*** Begin section ***

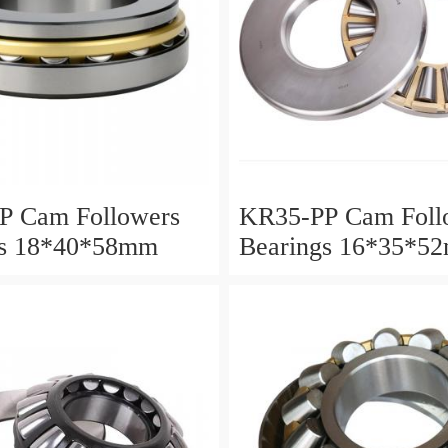
P Cam Followers
KR35-PP Cam Foll
gs 18*40*58mm
Bearings 16*35*5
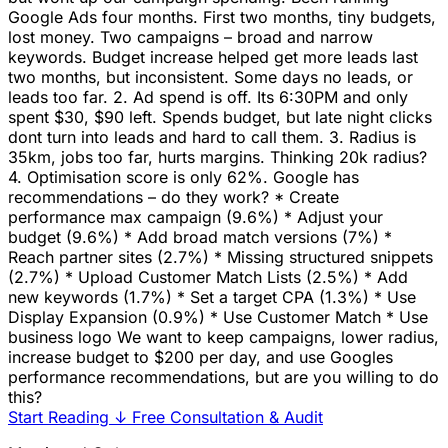
Google Ads four months. First two months, tiny budgets,
lost money. Two campaigns – broad and narrow
keywords. Budget increase helped get more leads last
two months, but inconsistent. Some days no leads, or
leads too far. 2. Ad spend is off. Its 6:30PM and only
spent $30, $90 left. Spends budget, but late night clicks
dont turn into leads and hard to call them. 3. Radius is
35km, jobs too far, hurts margins. Thinking 20k radius?
4. Optimisation score is only 62%. Google has
recommendations – do they work? * Create
performance max campaign (9.6%) * Adjust your
budget (9.6%) * Add broad match versions (7%) *
Reach partner sites (2.7%) * Missing structured snippets
(2.7%) * Upload Customer Match Lists (2.5%) * Add
new keywords (1.7%) * Set a target CPA (1.3%) * Use
Display Expansion (0.9%) * Use Customer Match * Use
business logo We want to keep campaigns, lower radius,
increase budget to $200 per day, and use Googles
performance recommendations, but are you willing to do
this?
Start Reading
↓
Free Consultation & Audit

*** End section ***

#### [PROBLEM DESCRIPTION]
What is needed is an exact copy of the line containing "Reach partner sites" and each line after it, through the final line of the entries above.

#### [RESPONSE TO THE EXERCISE]
Reach partner sites (2.7%) * Missing structured snippets
(2.7%) * Upload Customer Match Lists (2.5%) * Add
new keywords (1.7%) * Set a target CPA (1.3%) * Use
Display Expansion (0.9%) * Use Customer Match * Use
business logo We want to keep campaigns, lower radius,
increase budget to $200 per day, and use Googles
performance recommendations, but are you willing to do
this?
Start Reading
↓
Free Consultation & Audit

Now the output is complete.